*Exercise instructions:*
Among the entries below, only the lines starting at the one with "graduate of an" and ending at the one with "shall have at", both included, are to be printed exactly.

*Records for processing:*
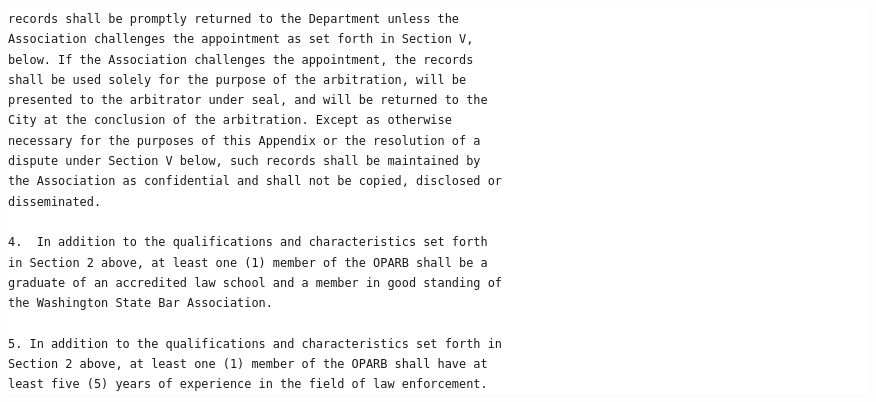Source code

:     records shall be promptly returned to the Department unless the  
    Association challenges the appointment as set forth in Section V,  
    below. If the Association challenges the appointment, the records  
    shall be used solely for the purpose of the arbitration, will be  
    presented to the arbitrator under seal, and will be returned to the  
    City at the conclusion of the arbitration. Except as otherwise  
    necessary for the purposes of this Appendix or the resolution of a  
    dispute under Section V below, such records shall be maintained by  
    the Association as confidential and shall not be copied, disclosed or  
    disseminated.  
  
    4.  In addition to the qualifications and characteristics set forth  
    in Section 2 above, at least one (1) member of the OPARB shall be a  
    graduate of an accredited law school and a member in good standing of  
    the Washington State Bar Association.  
  
    5. In addition to the qualifications and characteristics set forth in  
    Section 2 above, at least one (1) member of the OPARB shall have at  
    least five (5) years of experience in the field of law enforcement.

*Solved exercise:*
    graduate of an accredited law school and a member in good standing of  
    the Washington State Bar Association.  
  
    5. In addition to the qualifications and characteristics set forth in  
    Section 2 above, at least one (1) member of the OPARB shall have at  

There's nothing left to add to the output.